> **Listed entries**:
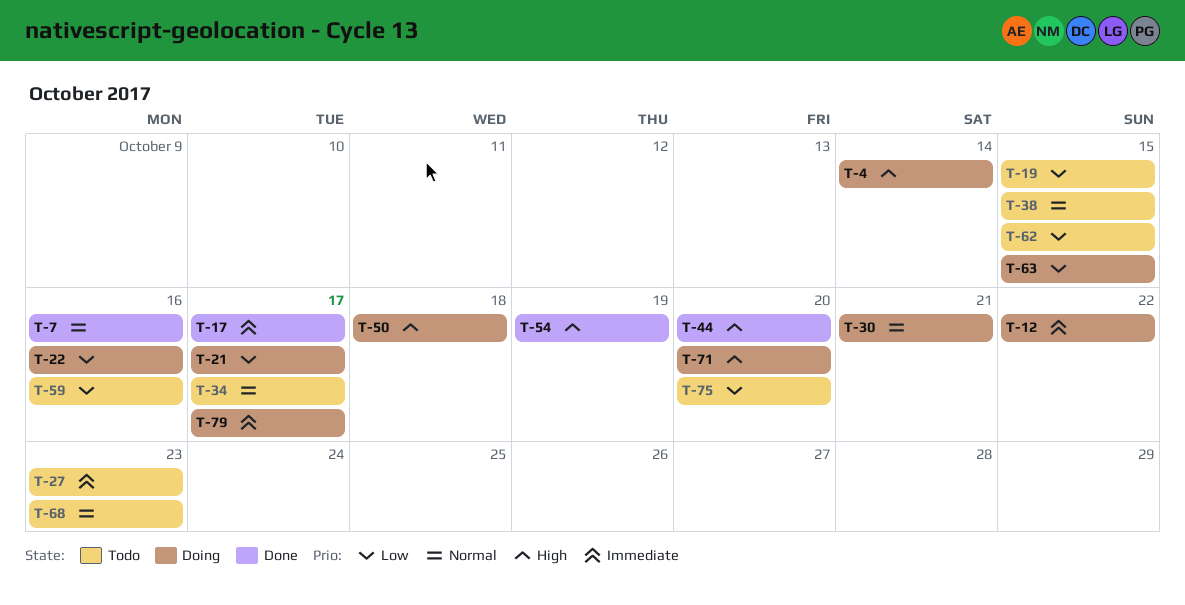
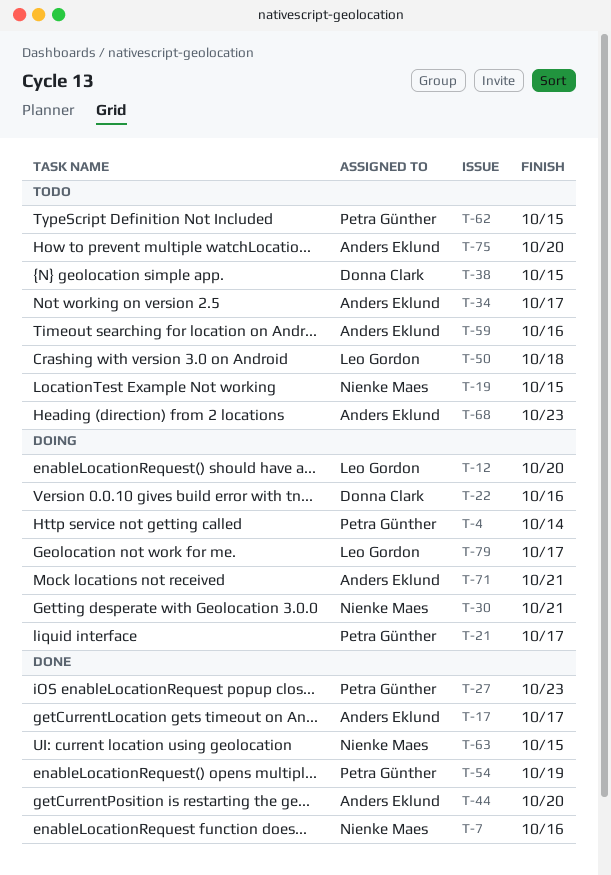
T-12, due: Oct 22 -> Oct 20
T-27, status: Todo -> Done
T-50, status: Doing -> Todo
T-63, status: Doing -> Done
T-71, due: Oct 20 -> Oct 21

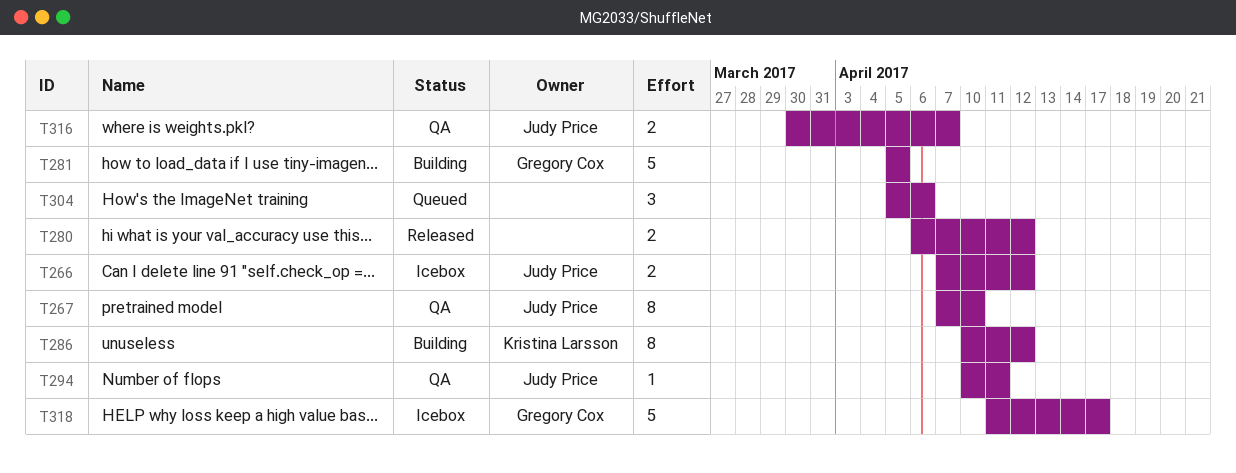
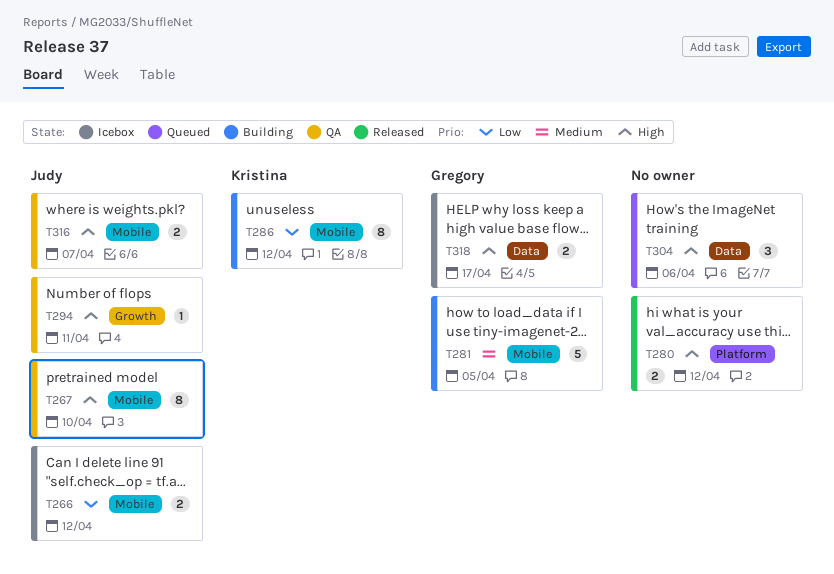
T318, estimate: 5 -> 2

--

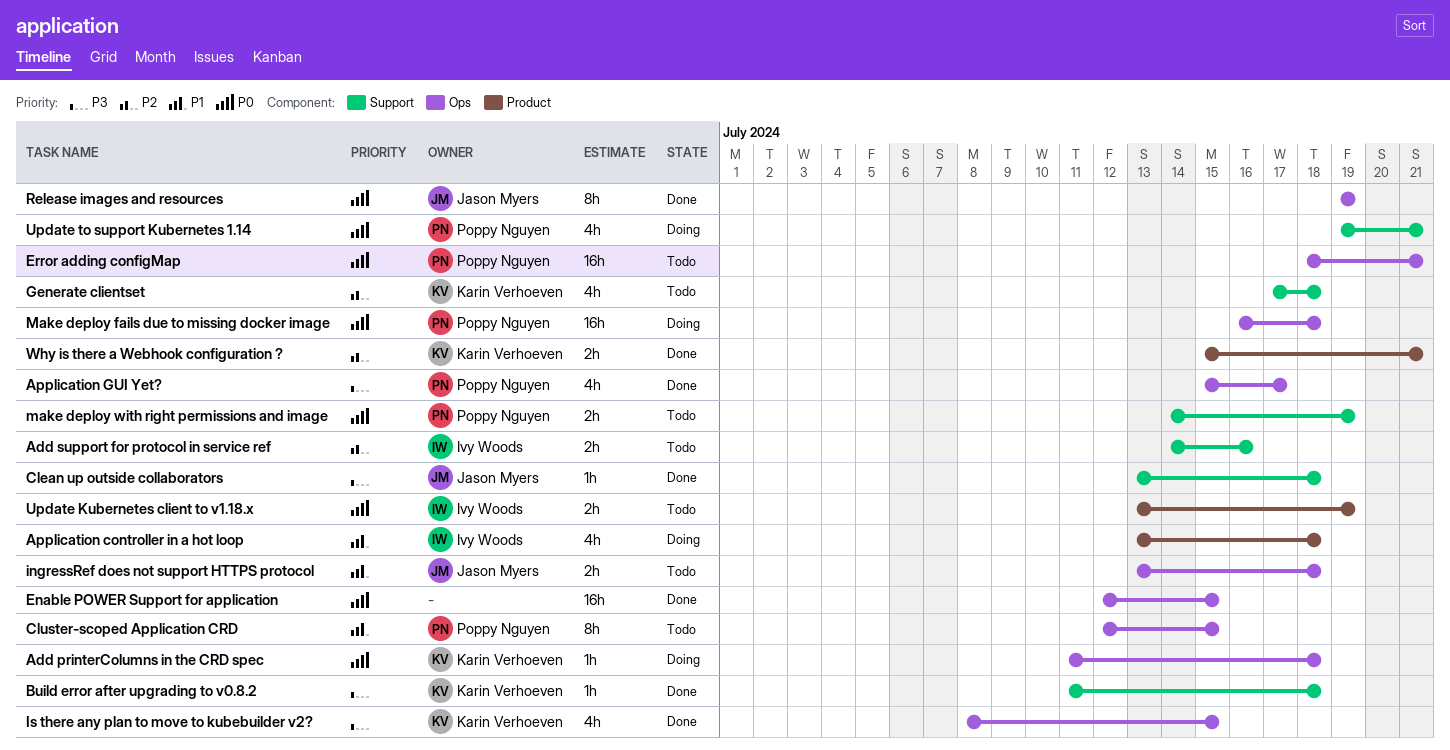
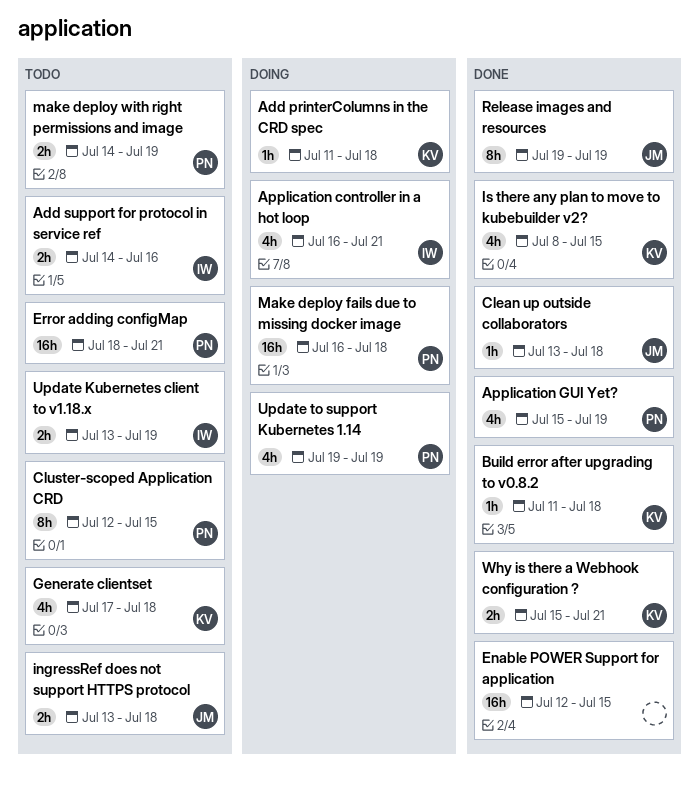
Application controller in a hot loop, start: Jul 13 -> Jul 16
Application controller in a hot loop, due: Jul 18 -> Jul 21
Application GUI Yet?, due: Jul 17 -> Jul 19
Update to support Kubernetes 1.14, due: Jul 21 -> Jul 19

* * *

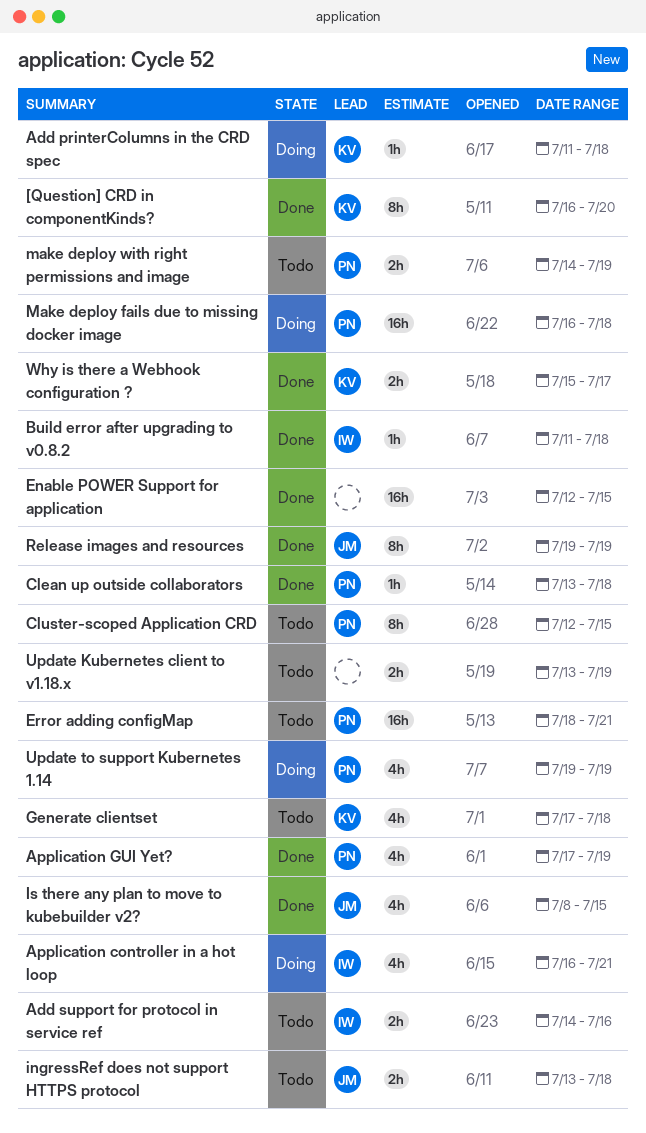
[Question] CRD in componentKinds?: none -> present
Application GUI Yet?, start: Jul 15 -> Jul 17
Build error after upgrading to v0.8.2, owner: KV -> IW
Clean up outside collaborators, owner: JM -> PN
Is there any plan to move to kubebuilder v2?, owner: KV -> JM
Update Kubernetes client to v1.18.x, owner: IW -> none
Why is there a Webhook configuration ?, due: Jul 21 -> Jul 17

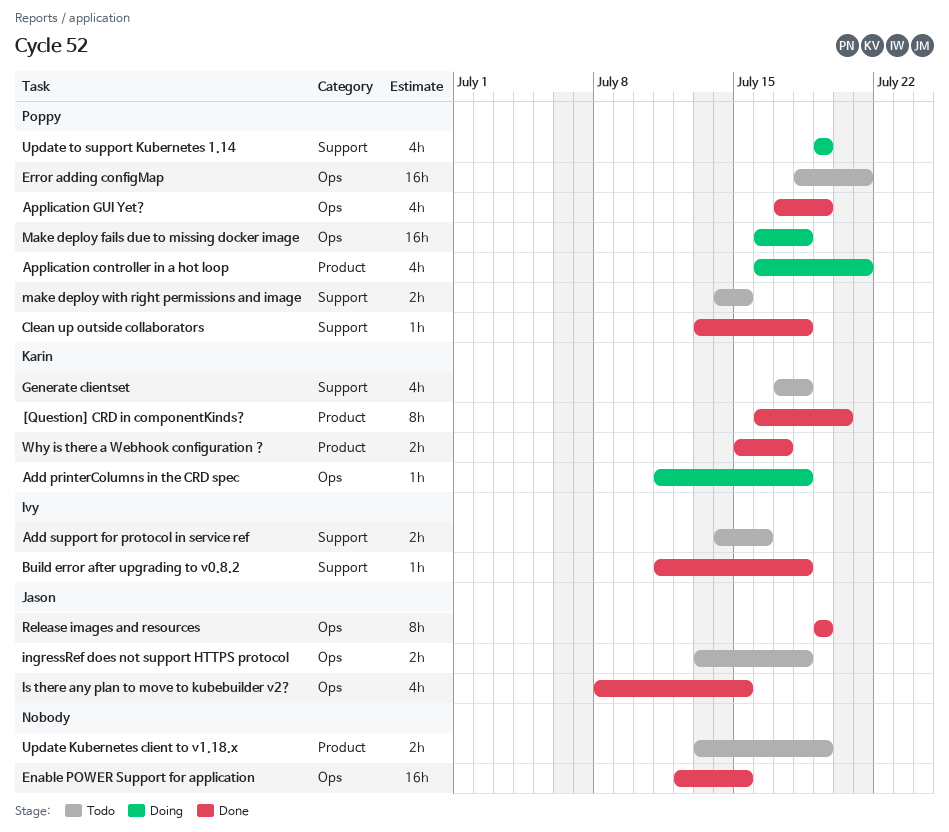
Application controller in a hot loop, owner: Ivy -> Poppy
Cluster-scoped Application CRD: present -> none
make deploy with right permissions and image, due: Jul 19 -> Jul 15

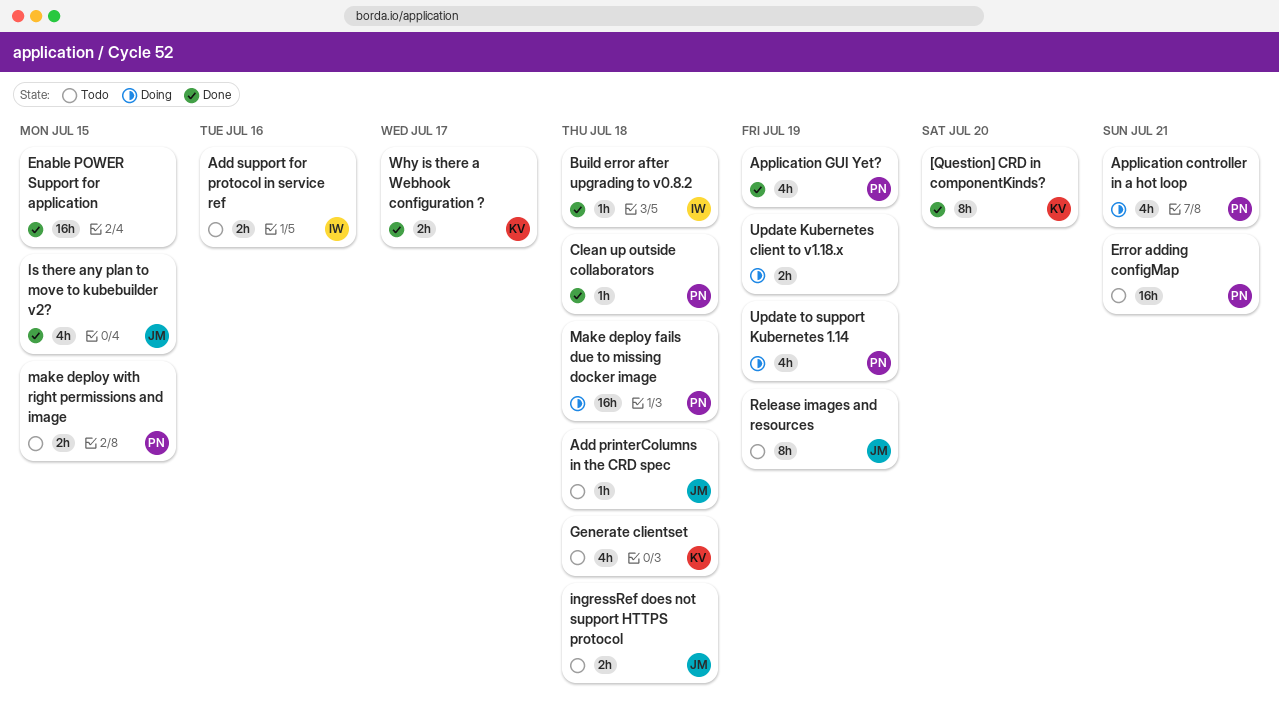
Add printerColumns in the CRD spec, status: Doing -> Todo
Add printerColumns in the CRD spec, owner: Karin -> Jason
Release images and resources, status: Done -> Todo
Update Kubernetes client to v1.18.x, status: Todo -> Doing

> **Task directions**: Above are the records; copy from them only the lines starting at the one containing "Clean up outside" and ending at the one containing "Update Kubernetes client to v1.18.x, status: Todo", exactly and without pictures.

> **Exercise result**:
Clean up outside collaborators, owner: JM -> PN
Is there any plan to move to kubebuilder v2?, owner: KV -> JM
Update Kubernetes client to v1.18.x, owner: IW -> none
Why is there a Webhook configuration ?, due: Jul 21 -> Jul 17

Application controller in a hot loop, owner: Ivy -> Poppy
Cluster-scoped Application CRD: present -> none
make deploy with right permissions and image, due: Jul 19 -> Jul 15

Add printerColumns in the CRD spec, status: Doing -> Todo
Add printerColumns in the CRD spec, owner: Karin -> Jason
Release images and resources, status: Done -> Todo
Update Kubernetes client to v1.18.x, status: Todo -> Doing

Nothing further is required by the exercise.